▶ [Your assignment] Scan the entries below and extract each line with the word "било" in it.

Source records:

Content starts

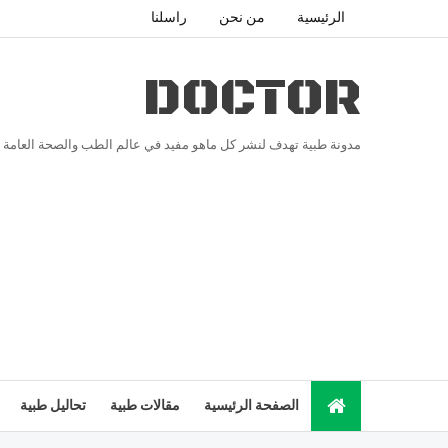
الرئيسية
من نحن
راسلنا
DOCTOR
مدونة طبية تهدف لنشر كل ماهو مفيد في عالم الطب والصحة العامة
الصفحة الرئيسية
مقالات طبية
تحاليل طبية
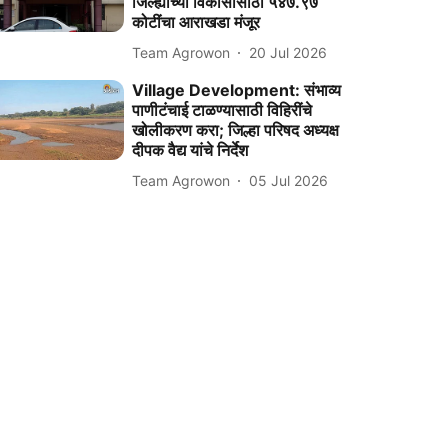
जिल्ह्याच्या विकासासाठी ५४७.९७
कोटींचा आराखडा मंजूर
Team Agrowon
20 Jul 2026
Village Development: संभाव्य
पाणीटंचाई टाळण्यासाठी विहिरींचे
खोलीकरण करा; जिल्हा परिषद अध्यक्ष
दीपक वैद्य यांचे निर्देश
Team Agrowon
05 Jul 2026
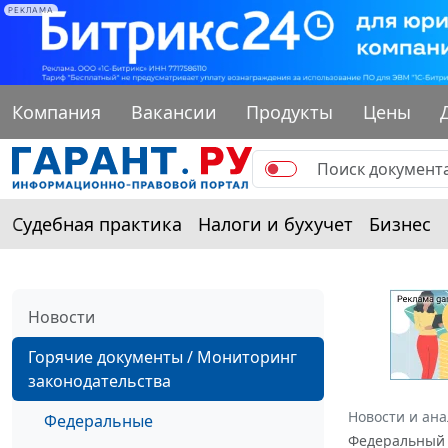
РЕКЛАМА
Компания
Вакансии
Продукты
Цены
Судебная практика
Налоги и бухучет
Бизнес
Новости
Горячие документы / Мониторинг
законодательства
Новости и ан
Федеральные
Федеральный 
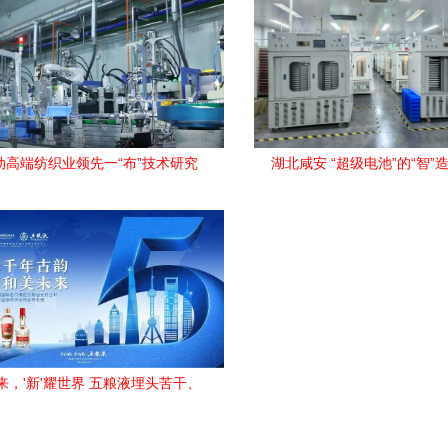
动高端纺织业领先一“布”技术研究
湖北咸安 “超级电池”的“智”
未来，'新'耀世界 五粮液埋头苦干、
踔厉奋发，做世界一流酒企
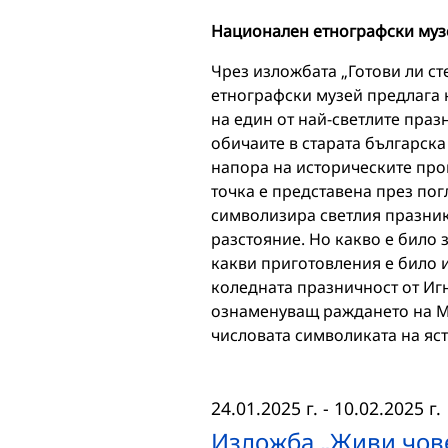
Национален етнографски муз
Чрез изложбата „Готови ли с
етнографски музей предлага 
на един от най-светлите праз
обичаите в старата българск
напора на историческите про
точка е представена през пог
символизира светлия празник
разстояние. Но какво е било 
какви приготовления е било
коледната празничност от Иг
ознаменуващ раждането на Мл
числовата символиката на яс
24.01.2025 г.
-
10.02.2025 г.
Изложба „Живи чов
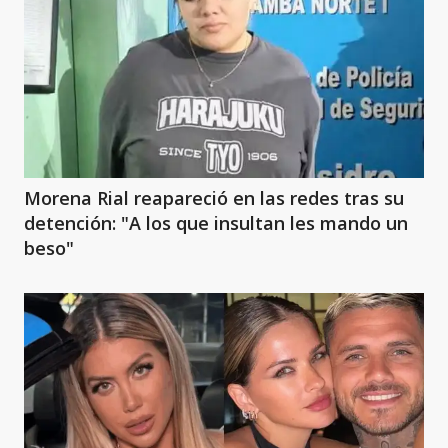
Morena Rial reapareció en las redes tras su
detención: "A los que insultan les mando un
beso"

Content ends

▶ [Expected answer]
разстояние. Но какво е било 
какви приготовления е било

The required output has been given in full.